Не то чтобы поэта тянет в прошлое, в реальность советского времени – вовсе нет. Просто чувствуется, что сегодня угрозой, словно сквознячком, тянет не оттуда, откуда тянуло в 1980-е. Современная действительность не оправдала надежд. «Делим шумно квоты,/ Морщим мудро лбы,/ Напугать кого-то/ Нам хотелось бы…» То же происходит и с литературой, причем без посторонней помощи идеологии или цензуры: обветшали словеса, мумифицировались стили, покосились фотопортреты некогда запрещаемых и гонимых корифеев. Отсюда неожиданное лирически-метафорическое пейзажное стихотворение:
Дмитрий Мизгулин. Избранные стихотворения (2005–2019).– СПб.: Любавич, 2019. – 288 с. |
В грязи утопает дорога.
Оттаяли мысли и сны.
В душе поселилась тревога.
…
Оставила душу зима…
Легка, как небесная милость,
Где даже полночная тьма
Промерзшая, насквозь
светилась…
В последней приведенной строчке важно, где стоит запятая, поэт считает нужным поставить знак препинания после слова «промерзшая», и выходит, что глухая и зловещая тьма, какой она представлялась ранее, оказывается, светилась таинственным, хоть и холодным светом, изнутри, «насквозь». Сильный, кажущийся парадоксальным образ, который – и всего лишь он один – делает безапелляционные наши разговоры о потемках прошлого двусмысленными и легковесными.

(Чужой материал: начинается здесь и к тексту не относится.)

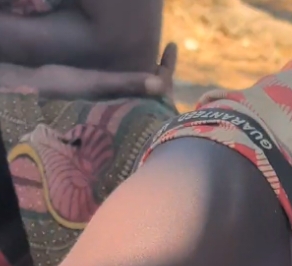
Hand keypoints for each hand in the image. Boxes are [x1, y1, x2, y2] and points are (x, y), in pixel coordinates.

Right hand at [0, 42, 176, 99]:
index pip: (158, 90)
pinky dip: (135, 80)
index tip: (171, 45)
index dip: (167, 69)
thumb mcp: (97, 84)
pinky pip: (129, 93)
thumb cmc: (66, 90)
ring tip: (156, 57)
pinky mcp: (107, 105)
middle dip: (162, 74)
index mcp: (130, 109)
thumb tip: (160, 84)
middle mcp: (127, 111)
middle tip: (168, 49)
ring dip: (151, 77)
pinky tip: (134, 66)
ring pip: (143, 94)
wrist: (38, 96)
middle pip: (154, 94)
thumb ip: (128, 84)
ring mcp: (118, 108)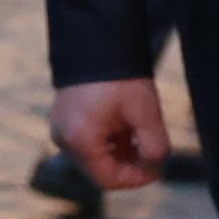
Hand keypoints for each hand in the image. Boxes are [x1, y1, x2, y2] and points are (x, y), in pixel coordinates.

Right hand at [50, 78, 169, 192]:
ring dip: (119, 151)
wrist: (96, 39)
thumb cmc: (121, 77)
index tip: (158, 167)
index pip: (109, 180)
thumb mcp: (146, 113)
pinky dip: (107, 140)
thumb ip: (155, 148)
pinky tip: (124, 123)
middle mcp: (63, 139)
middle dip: (129, 163)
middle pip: (100, 170)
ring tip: (138, 130)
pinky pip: (86, 141)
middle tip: (151, 147)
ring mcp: (60, 129)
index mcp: (80, 140)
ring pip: (94, 156)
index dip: (138, 179)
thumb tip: (155, 169)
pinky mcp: (62, 119)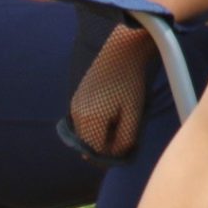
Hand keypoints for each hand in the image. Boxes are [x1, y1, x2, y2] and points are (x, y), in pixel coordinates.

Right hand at [65, 23, 152, 162]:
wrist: (122, 51)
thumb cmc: (131, 82)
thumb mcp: (133, 113)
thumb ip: (125, 139)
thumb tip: (117, 155)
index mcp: (91, 119)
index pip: (95, 152)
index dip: (110, 156)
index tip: (125, 149)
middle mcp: (77, 114)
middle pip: (87, 145)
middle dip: (104, 147)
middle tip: (124, 136)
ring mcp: (74, 105)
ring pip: (84, 134)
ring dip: (99, 136)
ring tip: (119, 122)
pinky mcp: (77, 98)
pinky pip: (83, 122)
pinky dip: (95, 125)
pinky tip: (111, 112)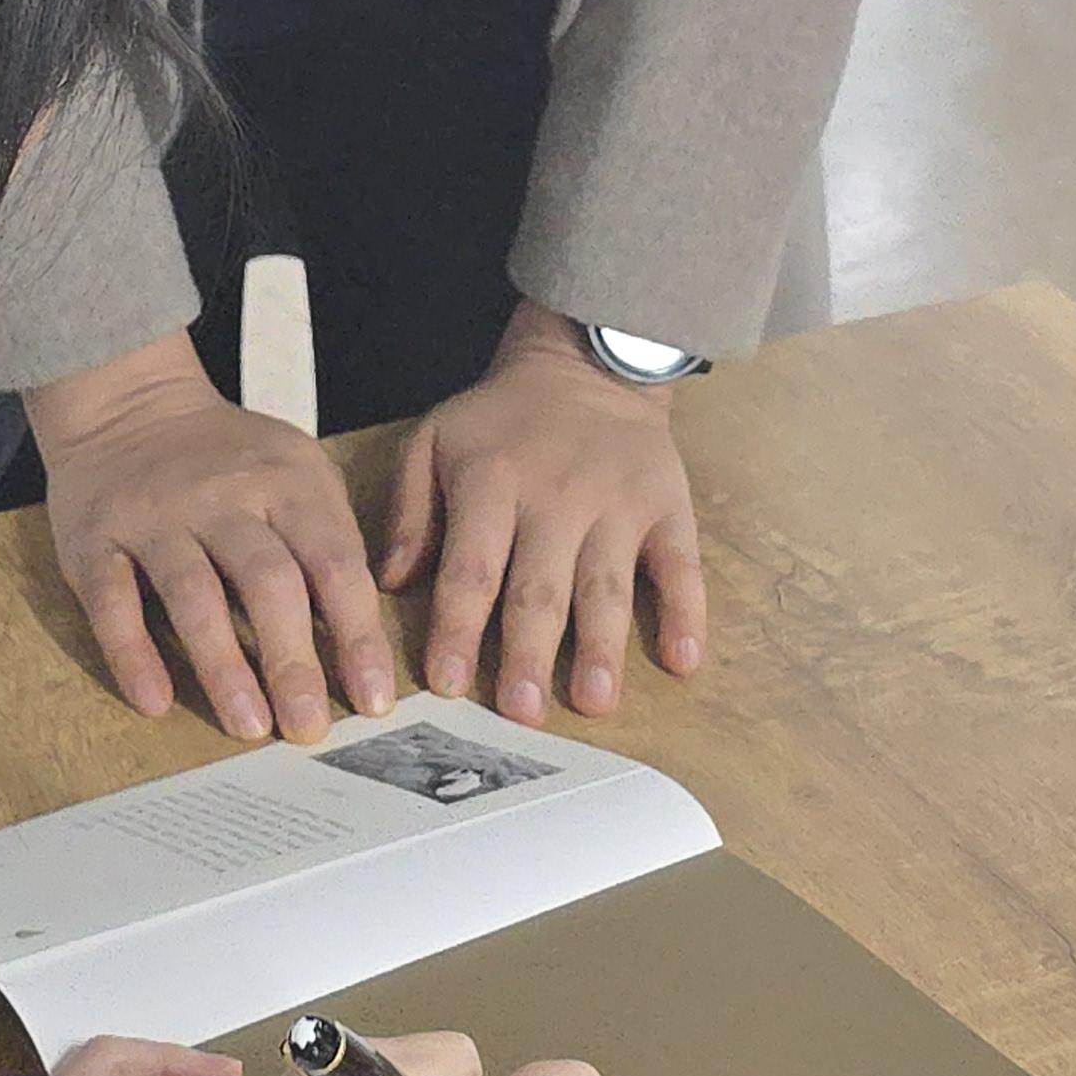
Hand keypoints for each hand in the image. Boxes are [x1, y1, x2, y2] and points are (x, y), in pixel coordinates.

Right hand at [30, 333, 396, 741]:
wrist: (129, 404)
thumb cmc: (228, 458)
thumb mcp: (296, 471)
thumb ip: (329, 539)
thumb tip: (361, 639)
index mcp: (286, 481)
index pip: (333, 562)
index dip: (356, 634)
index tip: (373, 697)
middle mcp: (222, 496)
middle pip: (267, 582)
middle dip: (293, 661)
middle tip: (309, 728)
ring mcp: (155, 516)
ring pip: (193, 595)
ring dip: (223, 666)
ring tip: (249, 726)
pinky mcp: (96, 539)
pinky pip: (112, 602)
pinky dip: (133, 654)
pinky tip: (155, 702)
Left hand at [382, 305, 706, 725]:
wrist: (587, 362)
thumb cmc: (500, 419)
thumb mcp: (434, 440)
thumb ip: (409, 510)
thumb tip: (391, 584)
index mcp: (491, 481)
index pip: (471, 566)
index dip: (457, 627)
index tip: (446, 684)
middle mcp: (555, 495)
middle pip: (539, 586)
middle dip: (529, 653)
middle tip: (522, 714)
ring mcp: (617, 502)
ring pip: (606, 584)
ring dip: (601, 646)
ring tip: (594, 701)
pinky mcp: (667, 505)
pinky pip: (680, 564)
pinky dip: (685, 612)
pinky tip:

У поэта есть еще один распространенный мотив – осознание недостойности спасения, но надежды на него. «Сокрушает жизни битва,/ Но спасает вновь и вновь,/ Нерадивая молитва, / Бестолковая любовь». Этот мотив «нерадивой» молитвы, тщеты, побеждаемой надеждой, встречается и в других стихах, вызывая ассоциацию со знаменитым стихотворением Баратынского: «Мой дар убог, и голос мой не громок,/ Но я живу, и на земли мое/ Кому-нибудь любезно бытие…» Это не кокетство, не бравирование самоуничижением паче гордости. В обоих случаях слышно рациональное, если не критическое, чуть-чуть ироничное отношение к бытию как таковому – и своему собственному в отдельности.
Стихи Мизгулина ценны прежде всего тем, что рождены и обращены к исключительно отечественным явлениям, таким как судьба поколения 40–50-летних. Как ни странно, это большая редкость, множество русскоязычных авторов сосредоточены на культуре вообще, перечислять влияния – замучаешься. У Дмитрия Мизгулина очевидных влияний не просматривается, основная роль отведена личному высказыванию. Уже потом в результате обобщений, попыток классификации приходят мысли о всемирном генезисе творчества и каких-нибудь социоэстетиках. Мерило объективности в данном случае – не вписывание в контекст, а полнота высказывания самостоятельной творческой личности.